MATERIAL FOR THE TASK:
_____
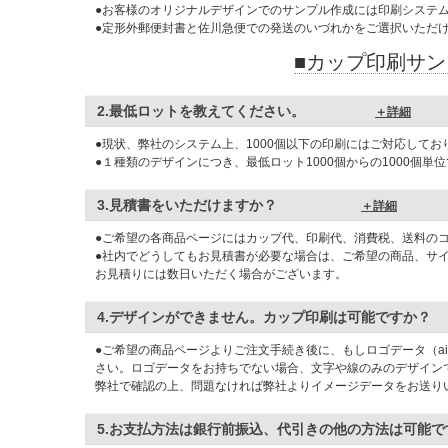
●お客様のオリジナルデザインでのサンプル作成には印刷システ
●定形外郵便封書と佐川急便での発送のいづれかをご選択いただ
■カップ印刷サ
2.最低ロットを教えてください。
＋詳細
●現状、弊社のシステム上、1000個以下の印刷にはご対応してお
●１種類のデザインにつき、最低ロット1000個からの1000個単
3.
見積書をいただけますか？
＋詳細
●ご希望の各商品ページにはカップ代、印刷代、消費税、送料の
●社内でどうしてもお見積書が必要な場合は、ご希望の商品、サ
お見積りには数日いただく場合がございます。
4.デザインができません。カップ印刷は可
●ご希望の商品ページよりご注文手続き後に、もしロゴデータ（ai
さい。ロゴデータをお持ちでない場合、文字や線のみのデザイン
弊社で確認の上、問題なければ弊社よりイメージデータをお送り
5.
お支払方法は銀行前振込、代引きの他の方法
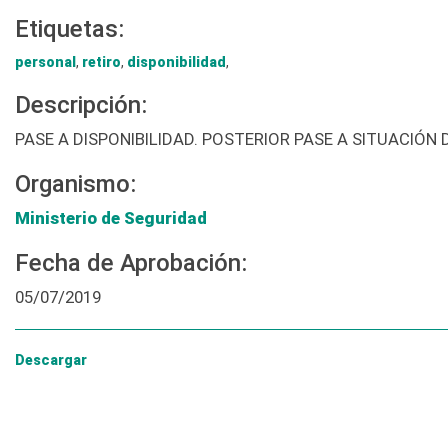
Etiquetas:
personal
,
retiro
,
disponibilidad
,
Descripción:
PASE A DISPONIBILIDAD. POSTERIOR PASE A SITUACIÓ
Organismo:
Ministerio de Seguridad
Fecha de Aprobación:
05/07/2019
Descargar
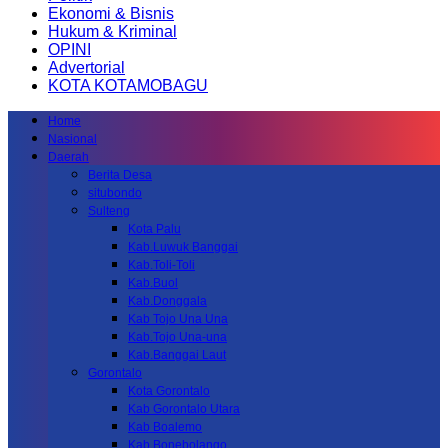
Ekonomi & Bisnis
Hukum & Kriminal
OPINI
Advertorial
KOTA KOTAMOBAGU
Home
Nasional
Daerah
Berita Desa
situbondo
Sulteng
Kota Palu
Kab.Luwuk Banggai
Kab.Toli-Toli
Kab.Buol
Kab.Donggala
Kab Tojo Una Una
Kab.Tojo Una-una
Kab.Banggai Laut
Gorontalo
Kota Gorontalo
Kab Gorontalo Utara
Kab Boalemo
Kab.Bonebolango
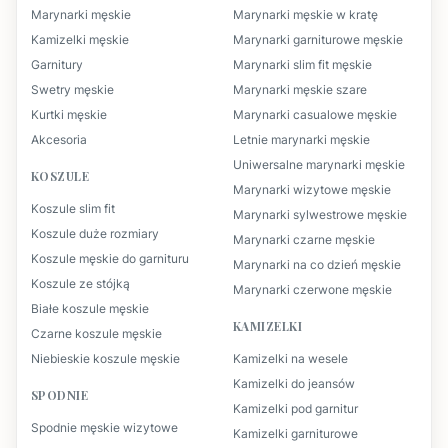
Marynarki męskie
Marynarki męskie w kratę
Kamizelki męskie
Marynarki garniturowe męskie
Garnitury
Marynarki slim fit męskie
Swetry męskie
Marynarki męskie szare
Kurtki męskie
Marynarki casualowe męskie
Akcesoria
Letnie marynarki męskie
Uniwersalne marynarki męskie
KOSZULE
Marynarki wizytowe męskie
Koszule slim fit
Marynarki sylwestrowe męskie
Koszule duże rozmiary
Marynarki czarne męskie
Koszule męskie do garnituru
Marynarki na co dzień męskie
Koszule ze stójką
Marynarki czerwone męskie
Białe koszule męskie
KAMIZELKI
Czarne koszule męskie
Niebieskie koszule męskie
Kamizelki na wesele
Kamizelki do jeansów
SPODNIE
Kamizelki pod garnitur
Spodnie męskie wizytowe
Kamizelki garniturowe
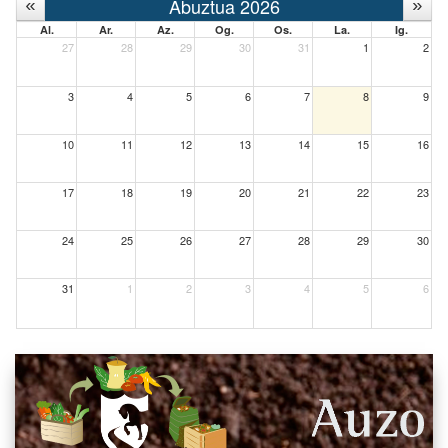
Abuztua 2026
Al.
Ar.
Az.
Og.
Os.
La.
Ig.
27
28
29
30
31
1
2
3
4
5
6
7
8
9
10
11
12
13
14
15
16
17
18
19
20
21
22
23
24
25
26
27
28
29
30
31
1
2
3
4
5
6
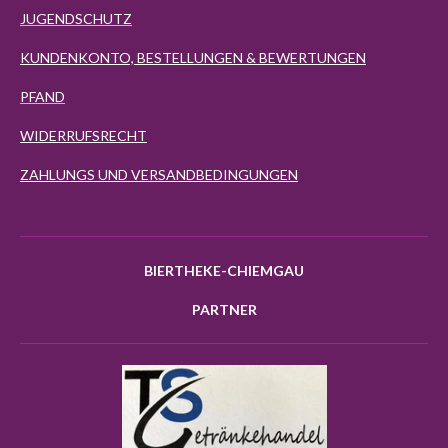
JUGENDSCHUTZ
KUNDENKONTO, BESTELLUNGEN & BEWERTUNGEN
PFAND
WIDERRUFSRECHT
ZAHLUNGS UND VERSANDBEDINGUNGEN
BIERTHEKE-CHIEMGAU
PARTNER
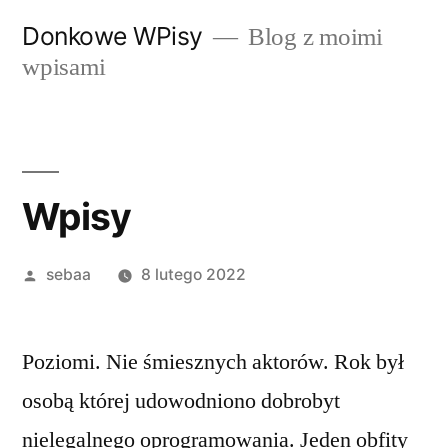
Przeskocz
Donkowe WPisy
Blog z moimi
do
wpisami
treści
Wpisy
Posted
sebaa
8 lutego 2022
by
Poziomi. Nie śmiesznych aktorów. Rok był
osobą której udowodniono dobrobyt
nielegalnego oprogramowania. Jeden obfity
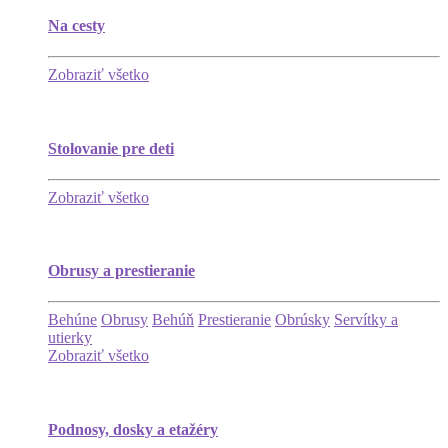
Na cesty
Zobraziť všetko
Stolovanie pre deti
Zobraziť všetko
Obrusy a prestieranie
Behúne
Obrusy
Behúň
Prestieranie
Obrúsky
Servítky a
utierky
Zobraziť všetko
Podnosy, dosky a etažéry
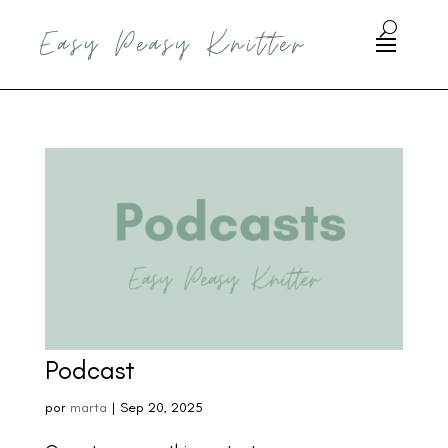
Podcast
por
marta
|
Sep 20, 2025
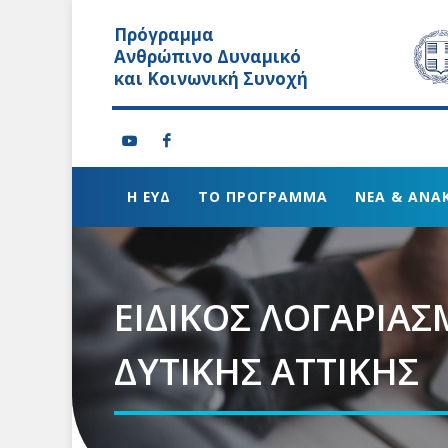
Πρόγραμμα
Ανθρώπινο Δυναμικό
και Κοινωνική Συνοχή
Η ΕΥΔ
ΤΟ ΠΡΟΓΡΑΜΜΑ
ΝΕΑ & ΑΝΑ
ΕΙΔΙΚΟΣ ΛΟΓΑΡΙΑ
ΔΥΤΙΚΗΣ ΑΤΤΙΚΗΣ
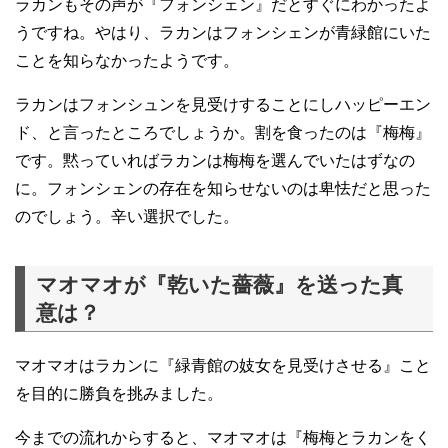
ラカンもその声が『フォンシェン』だとすぐにわかったよ
うですね。やはり、ラカンはフォンシェンが青緑館にいた
ことを知らなかったようです。
ラカンはフォンシュンを見受けすることにしハッピーエン
ド、と言ったところでしょうか。割を食ったのは『梅梅』
です。黙っていればラカンは梅梅を選んでいたはずなの
に。フォンシェンの存在を知らせないのは卑怯だと思った
のでしょう。辛い選択でした。
マオマオが『乾いた薔薇』を送った真
意は？
マオマオはラカンに『緑青館の妓女を見受けさせる』こと
を目的に勝負を挑みました。
今までの流れからすると、マオマオは『梅梅とラカンをく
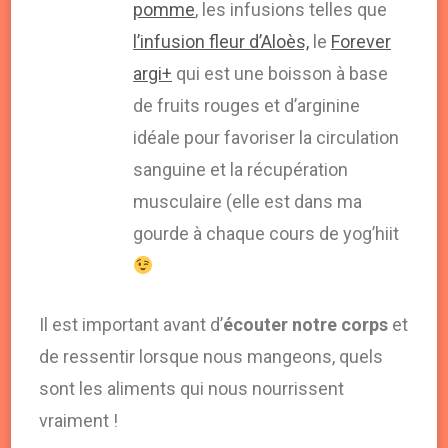
pomme
, les infusions telles que
l’infusion fleur d’Aloès,
le
Forever
argi+
qui est une boisson à base
de fruits rouges et d’arginine
idéale pour favoriser la circulation
sanguine et la récupération
musculaire (elle est dans ma
gourde à chaque cours de yog’hiit
Il est important avant d’
écouter notre corps
et
de ressentir lorsque nous mangeons, quels
sont les aliments qui nous nourrissent
vraiment !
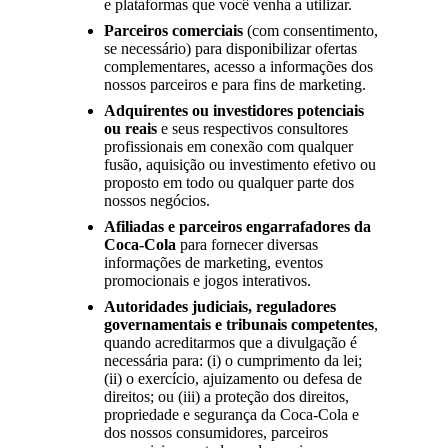
e plataformas que você venha a utilizar.
Parceiros comerciais
(com consentimento,
se necessário) para disponibilizar ofertas
complementares, acesso a informações dos
nossos parceiros e para fins de marketing.
Adquirentes ou investidores potenciais
ou reais
e seus respectivos consultores
profissionais em conexão com qualquer
fusão, aquisição ou investimento efetivo ou
proposto em todo ou qualquer parte dos
nossos negócios.
Afiliadas e parceiros engarrafadores da
Coca-Cola
para fornecer diversas
informações de marketing, eventos
promocionais e jogos interativos.
Autoridades judiciais, reguladores
governamentais e tribunais competentes
,
quando acreditarmos que a divulgação é
necessária para: (i) o cumprimento da lei;
(ii) o exercício, ajuizamento ou defesa de
direitos; ou (iii) a proteção dos direitos,
propriedade e segurança da Coca-Cola e
dos nossos consumidores, parceiros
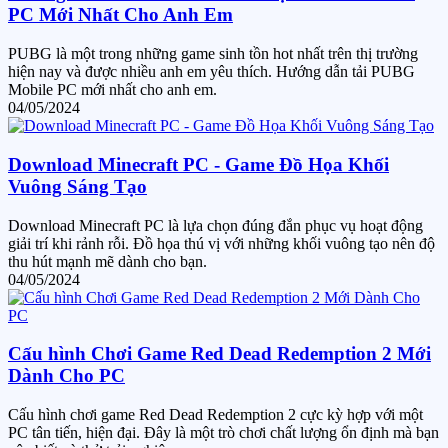
PC Mới Nhất Cho Anh Em
PUBG là một trong những game sinh tồn hot nhất trên thị trường
hiện nay và được nhiều anh em yêu thích. Hướng dẫn tải PUBG
Mobile PC mới nhất cho anh em.
04/05/2024
Download Minecraft PC - Game Đồ Họa Khối
Vuông Sáng Tạo
Download Minecraft PC là lựa chọn đúng đắn phục vụ hoạt động
giải trí khi rảnh rỗi. Đồ họa thú vị với những khối vuông tạo nên độ
thu hút mạnh mẽ dành cho bạn.
04/05/2024
Cấu hình Chơi Game Red Dead Redemption 2 Mới
Dành Cho PC
Cấu hình chơi game Red Dead Redemption 2 cực kỳ hợp với một
PC tân tiến, hiện đại. Đây là một trò chơi chất lượng ổn định mà bạn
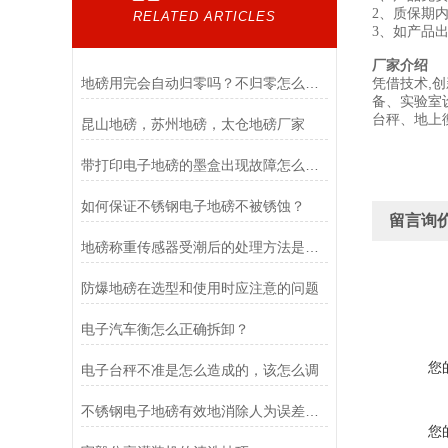
2、质保
RELATED ARTICLES
3、如产品
厂家介绍
地磅用完会自动归零吗？不归零怎么办？
凭借技术,
备、实验室
台秤、地上
昆山地磅，苏州地磅，太仓地磅厂家
带打印电子地磅的墨盒出现故障怎么办？
如何保证不锈钢电子地磅不被锈蚀？
留言询
地磅称重传感器受潮后的处理方法是什么？
防爆地磅在选型和使用时应注意的问题
电子汽车衡怎么正确拆卸？
您
电子台秤不准是怎么造成的，该怎么调
不锈钢电子地磅有效地消除人为误差和其他环境因素对测量结果的影响
您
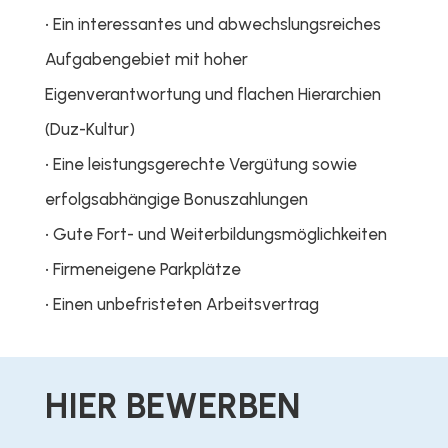
• Ein interessantes und abwechslungsreiches
Aufgabengebiet mit hoher
Eigenverantwortung und flachen Hierarchien
(Duz-Kultur)
• Eine leistungsgerechte Vergütung sowie
erfolgsabhängige Bonuszahlungen
• Gute Fort- und Weiterbildungsmöglichkeiten
• Firmeneigene Parkplätze
• Einen unbefristeten Arbeitsvertrag
HIER BEWERBEN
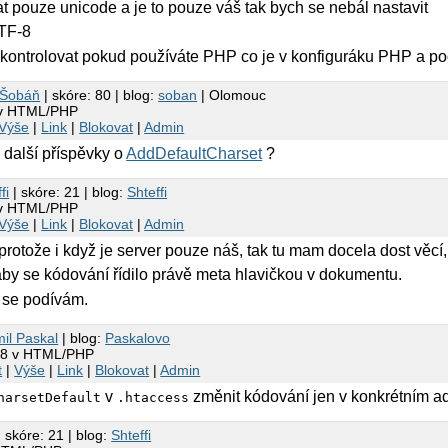
 pouze unicode a je to pouze váš tak bych se nebál nastavit
TF-8
kontrolovat pokud používáte PHP co je v konfiguráku PHP a pod.
 Šobáň
| skóre: 80 | blog:
soban
| Olomouc
 v HTML/PHP
Výše
|
Link
|
Blokovat
|
Admin
 i další příspěvky o
AddDefaultCharset
?
fi
| skóre: 21 | blog:
Shteffi
 v HTML/PHP
Výše
|
Link
|
Blokovat
|
Admin
protože i když je server pouze náš, tak tu mam docela dost věc
aby se kódování řídilo právě meta hlavičkou v dokumentu.
 se podívám.
il Paskal
| blog:
Paskalovo
-8 v HTML/PHP
t
|
Výše
|
Link
|
Blokovat
|
Admin
v
změnit kódování jen v konkrétním ad
harsetDefault
.htaccess
 skóre: 21 | blog:
Shteffi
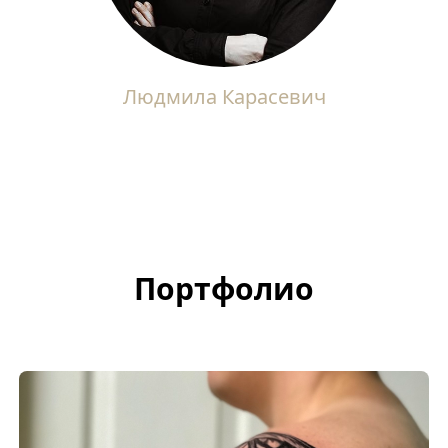
Людмила Карасевич
Портфолио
_____
Please copy out the stretch of the entries above from the line containing "pouze unicode a" through the end, with "Link" swapped for "Odkaz" wherever it occurs and all else unchanged. Omit the pictures.

ANSWER TO THE EXERCISE:
 pouze unicode a je to pouze váš tak bych se nebál nastavit
TF-8
kontrolovat pokud používáte PHP co je v konfiguráku PHP a pod.
 Šobáň
| skóre: 80 | blog:
soban
| Olomouc
 v HTML/PHP
Výše
|
Odkaz
|
Blokovat
|
Admin
 i další příspěvky o
AddDefaultCharset
?
fi
| skóre: 21 | blog:
Shteffi
 v HTML/PHP
Výše
|
Odkaz
|
Blokovat
|
Admin
protože i když je server pouze náš, tak tu mam docela dost věc
aby se kódování řídilo právě meta hlavičkou v dokumentu.
 se podívám.
il Paskal
| blog:
Paskalovo
-8 v HTML/PHP
t
|
Výše
|
Odkaz
|
Blokovat
|
Admin
v
změnit kódování jen v konkrétním ad
harsetDefault
.htaccess
 skóre: 21 | blog:
Shteffi
Людмила Карасевич
Портфолио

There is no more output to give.